Your assignment> Using the material below, copy every line where "within" appears.

Supplied records>

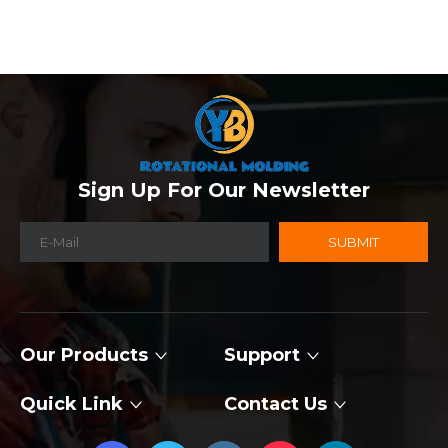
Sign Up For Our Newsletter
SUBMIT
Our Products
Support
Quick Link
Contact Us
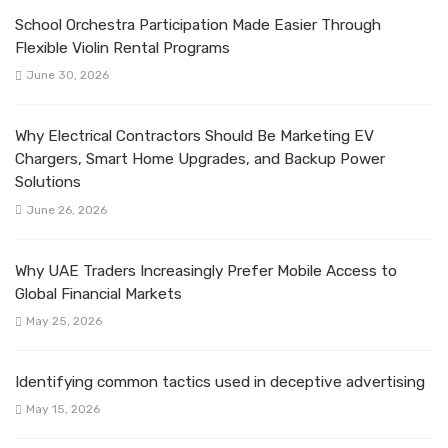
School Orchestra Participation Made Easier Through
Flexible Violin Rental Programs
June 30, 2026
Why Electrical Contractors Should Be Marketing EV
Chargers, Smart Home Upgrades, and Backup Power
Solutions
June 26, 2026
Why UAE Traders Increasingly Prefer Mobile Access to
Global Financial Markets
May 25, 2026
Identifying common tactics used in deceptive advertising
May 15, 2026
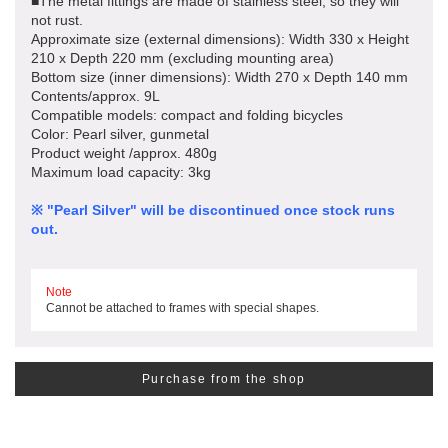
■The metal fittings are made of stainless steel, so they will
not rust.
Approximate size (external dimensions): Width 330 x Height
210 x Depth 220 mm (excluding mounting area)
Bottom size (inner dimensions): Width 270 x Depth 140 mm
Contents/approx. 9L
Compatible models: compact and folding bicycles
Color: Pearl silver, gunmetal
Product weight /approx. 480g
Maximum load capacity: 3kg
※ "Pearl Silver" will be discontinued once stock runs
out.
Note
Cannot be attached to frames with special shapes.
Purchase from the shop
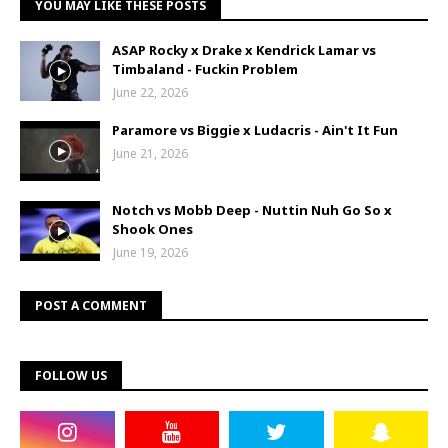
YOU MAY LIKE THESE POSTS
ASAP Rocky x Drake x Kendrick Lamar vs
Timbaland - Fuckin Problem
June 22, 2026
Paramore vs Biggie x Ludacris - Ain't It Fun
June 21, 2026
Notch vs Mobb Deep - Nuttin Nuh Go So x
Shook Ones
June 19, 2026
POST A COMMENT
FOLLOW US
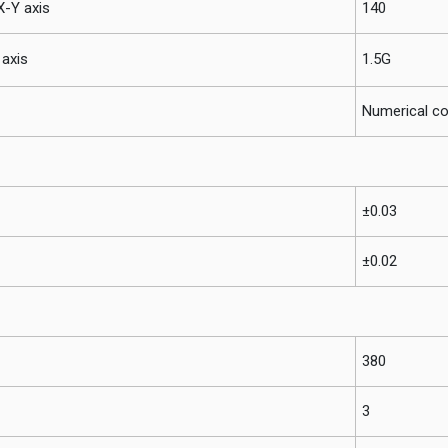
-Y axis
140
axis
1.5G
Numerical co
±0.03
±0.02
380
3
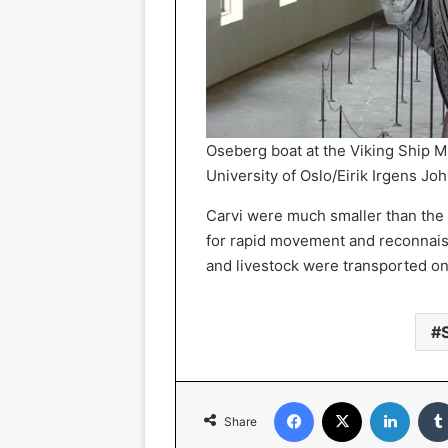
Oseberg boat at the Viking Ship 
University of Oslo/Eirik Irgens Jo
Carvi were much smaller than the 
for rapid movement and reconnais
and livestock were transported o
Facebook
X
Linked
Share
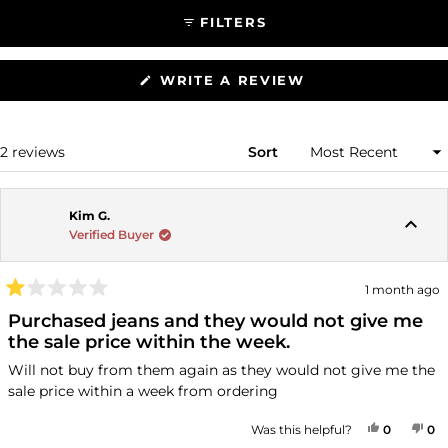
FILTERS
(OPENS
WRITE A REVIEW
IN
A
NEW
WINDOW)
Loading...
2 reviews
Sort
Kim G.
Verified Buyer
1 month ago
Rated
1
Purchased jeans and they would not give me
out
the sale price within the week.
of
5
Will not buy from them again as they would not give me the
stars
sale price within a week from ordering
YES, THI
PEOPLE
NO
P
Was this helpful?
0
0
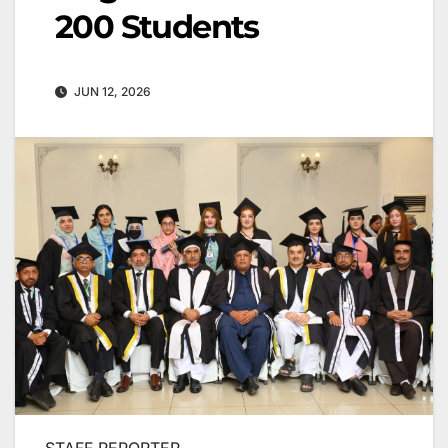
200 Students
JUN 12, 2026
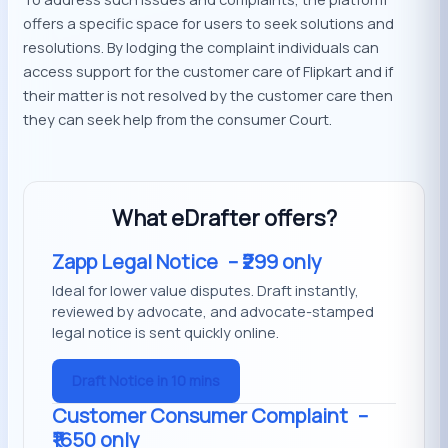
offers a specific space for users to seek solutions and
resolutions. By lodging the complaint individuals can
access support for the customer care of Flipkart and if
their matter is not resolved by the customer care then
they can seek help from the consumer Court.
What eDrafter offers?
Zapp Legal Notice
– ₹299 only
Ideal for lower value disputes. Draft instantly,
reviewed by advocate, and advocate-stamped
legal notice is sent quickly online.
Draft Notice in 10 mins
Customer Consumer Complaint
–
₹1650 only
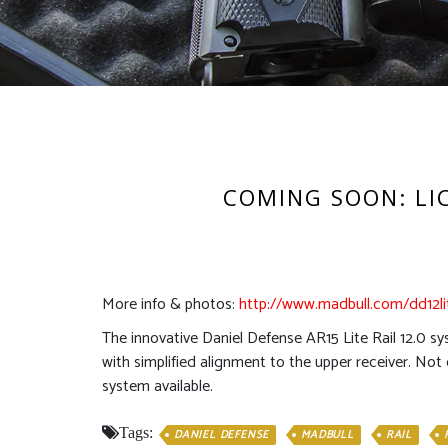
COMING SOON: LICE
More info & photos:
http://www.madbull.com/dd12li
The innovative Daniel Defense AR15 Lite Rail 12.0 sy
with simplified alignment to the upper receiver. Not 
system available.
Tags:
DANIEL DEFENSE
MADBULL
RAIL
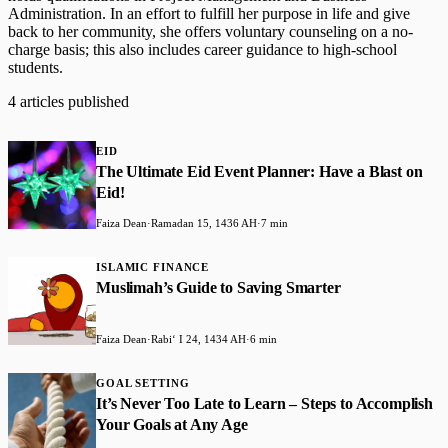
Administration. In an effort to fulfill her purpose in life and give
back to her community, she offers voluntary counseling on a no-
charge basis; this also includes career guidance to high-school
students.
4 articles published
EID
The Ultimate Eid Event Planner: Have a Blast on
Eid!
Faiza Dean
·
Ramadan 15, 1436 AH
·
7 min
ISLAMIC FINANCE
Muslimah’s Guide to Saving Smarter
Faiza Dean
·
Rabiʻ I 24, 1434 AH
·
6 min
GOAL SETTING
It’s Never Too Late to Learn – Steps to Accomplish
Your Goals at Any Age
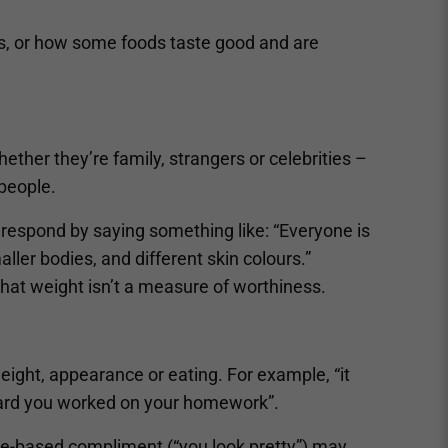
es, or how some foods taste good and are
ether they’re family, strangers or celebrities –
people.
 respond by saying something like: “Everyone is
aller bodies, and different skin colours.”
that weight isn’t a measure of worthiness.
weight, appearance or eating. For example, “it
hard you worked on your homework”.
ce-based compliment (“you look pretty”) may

Response to this exercise>
the sale price within the week.
sale price within a week from ordering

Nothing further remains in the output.